Twilight: New Moon
What Harry Potter did for children’s fantasy Twilight has done for teen gothic romance, bringing the undying love and heaving bosoms to a new generation of young women.
Second in the franchise, New Moon starts with characters and relationships established and so quickly sets about getting teen ladies swooning. Edward has decided that he has to go; he barely trusts himself with his love, Bella, and her insistence that he turn her into a vampire like himself doesn’t sit well with his idea of the immortal soul, so he denies his feelings and to save his love, he skips town and leaves Bella to a bit of despair. Cue some ridiculous scenes of teen moodiness, firstly of Bella having the most monumental sulk, camera panning 360 degrees around her as she sits motionless whilst the seasons come and go outside her bedroom window. Then comes childhood friend Jacob who Bella decides would be a good way to pass the time and ease some of the Edward pain, regardless of Jacob’s obvious crush on her. She starts to thrill seek like riding too fast on dirt bikes as the danger instigates visions of Edward telling her to stop, only encouraging her as she tries to bring on the visions again and again and satiate her Edward craving. Wispy hallucinations aren’t the peak of the hysteria, though. Jacob’s reaction to Bella playing his heart is to join up with his dodgy mates which entails cropping his hair, suddenly bulking up and developing the habit of running about in the Alaskan forest in just his shorts. Oh, that and becoming a werewolf. It seems that some of his Native American tribe were not just enemies of vampires, but actively fought them as werewolves. It begs the question of how the Native Americans lost North America to the Europeans, but hey.

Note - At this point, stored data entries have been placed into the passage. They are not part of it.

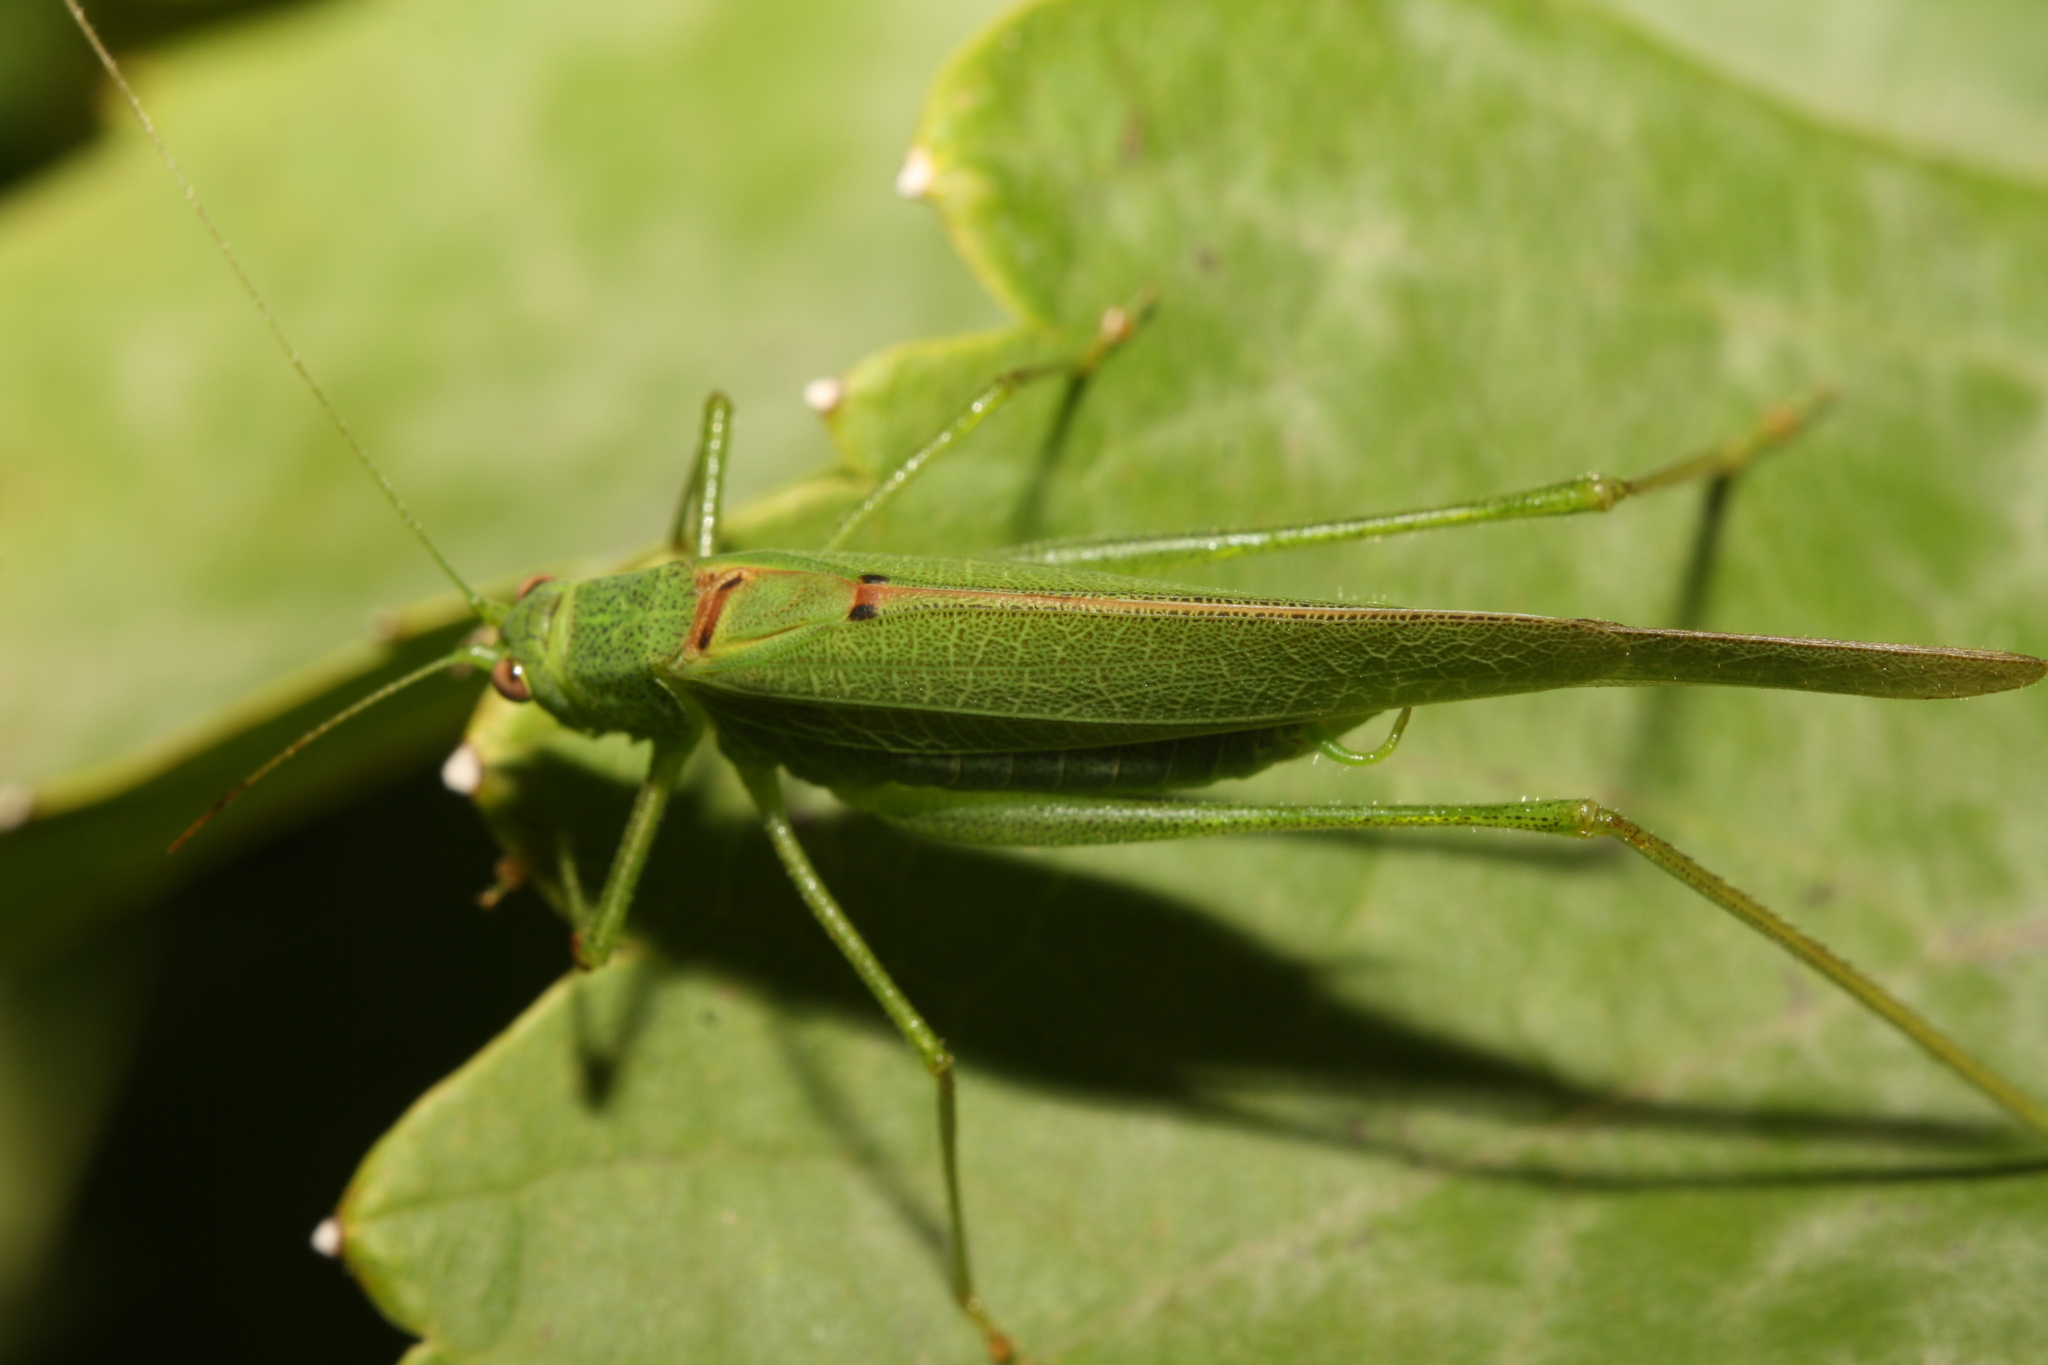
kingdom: Animalia
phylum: Arthropoda
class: Insecta
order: Orthoptera
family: Tettigoniidae
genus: Phaneroptera
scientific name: Phaneroptera nana
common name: Southern sickle bush-cricket
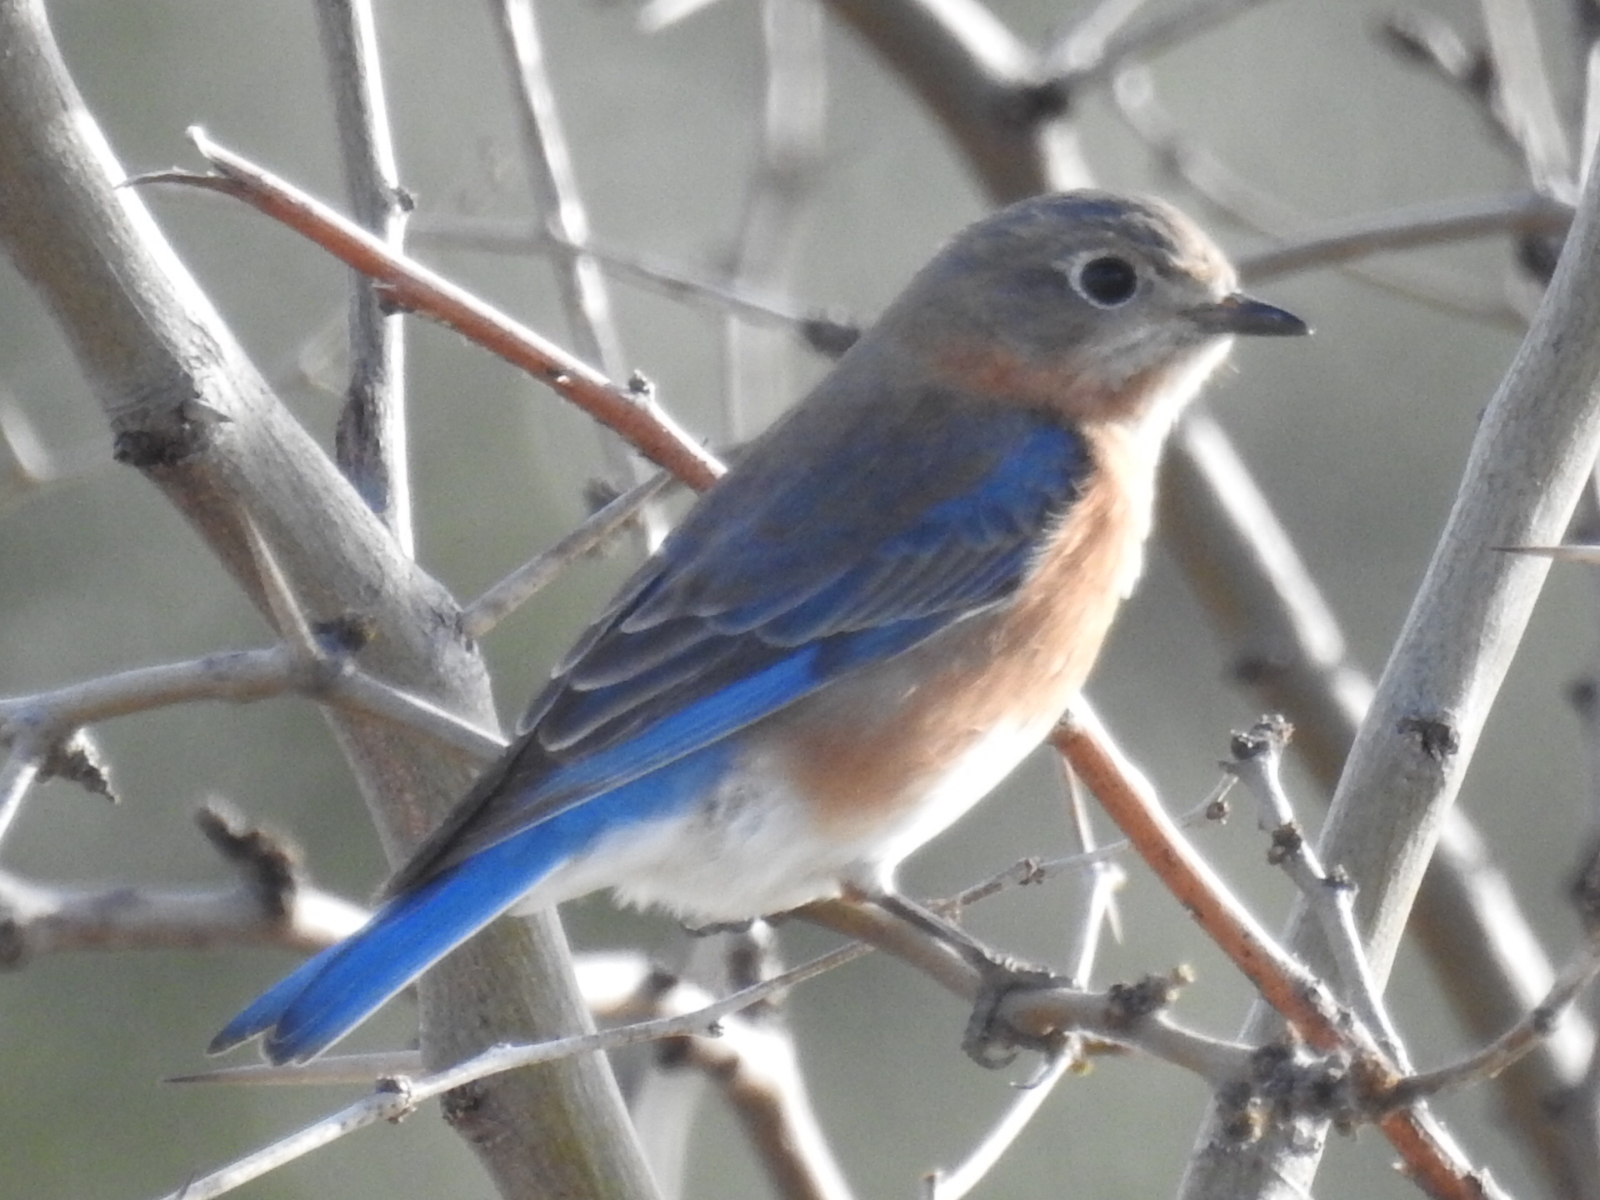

As with vampire mythology Twilight picks and chooses from the ‘rules’ associated with werewolves, as the boys retain control over their wolf forms (albeit quick to anger) and are not bound to the moon. Even the frequent, gratuitous scenes of Jacob and his beefcake torso (Twilight’s take on the gothic heaving, corseted bosom, and the source of a messy drinking game) aren’t the peak of New moon’s strangeness - this is reserved for the Voltari, something like the high council of vampires and preening, camp hams to a man, decked out in centuries old regalia as if the shiny-skinned updating of the vampire myth never happened. Michael Sheen is particularly guilty here as head vamp, all bug eyes and wry smiles and no doubt relishing the prospect of outdoing Bill Nighy from their Underworld days.
New Moon certainly isn’t only for ladies prone to corny romance, but everyone else may end up enjoying it for reasons no necessarily intended. Though with the sheer quantities of camp sloshing around it would be hard to believe that the producers don’t recognise some of its more ridiculous appeal.